Capital Gains Tax Rates in the UK

It is mandatory to pay capital gains tax if you dispose of any asset by transferring or giving it way. You are also subject to paying the CGT if you receive compensation, for example, you may receive compensation for a damaged good from an insurance company.

You do not have to pay any capital gains tax on the sale of your car, and first home, under most conditions, ISAs or PEPs, UK government gilts (bonds), income from betting, lotteries or pool winnings, or in other words, any money that is already subject to income tax.

Calculating the CGT:

When you sell an asset: Let us assume you bought some shares for £1000 and you sold them for £2000. You would need to pay CGT on the gain which in this case is £1000.

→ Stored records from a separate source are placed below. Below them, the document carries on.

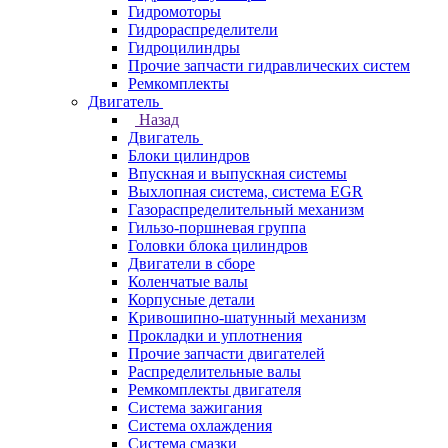
Гидромоторы
Гидрораспределители
Гидроцилиндры
Прочие запчасти гидравлических систем
Ремкомплекты
Двигатель
Назад
Двигатель
Блоки цилиндров
Впускная и выпускная системы
Выхлопная система, система EGR
Газораспределительный механизм
Гильзо-поршневая группа
Головки блока цилиндров
Двигатели в сборе
Коленчатые валы
Корпусные детали
Кривошипно-шатунный механизм
Прокладки и уплотнения
Прочие запчасти двигателей
Распределительные валы
Ремкомплекты двигателя
Система зажигания
Система охлаждения
Система смазки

When you give an asset: It is important to point out that you need to pay CGT on the value of the asset and not what you get from it. To illustrate this, let us consider that you bought a flat for your son at £70,000 four years ago and its value has now appreciated to £100,000. Suppose you let him have it at less than the market value, £75,000. Your gain would be £100,000 minus £70,000 which is £30,000.

When you dispose of an asset: If you dispose of an asset which you received as a gift, your gain will be based on the market value when you received it. For example, you are gifted a garage whose value at the time when the gift was made was £5000. Now you sell it for £8000. Your gain in this case will be £3,000.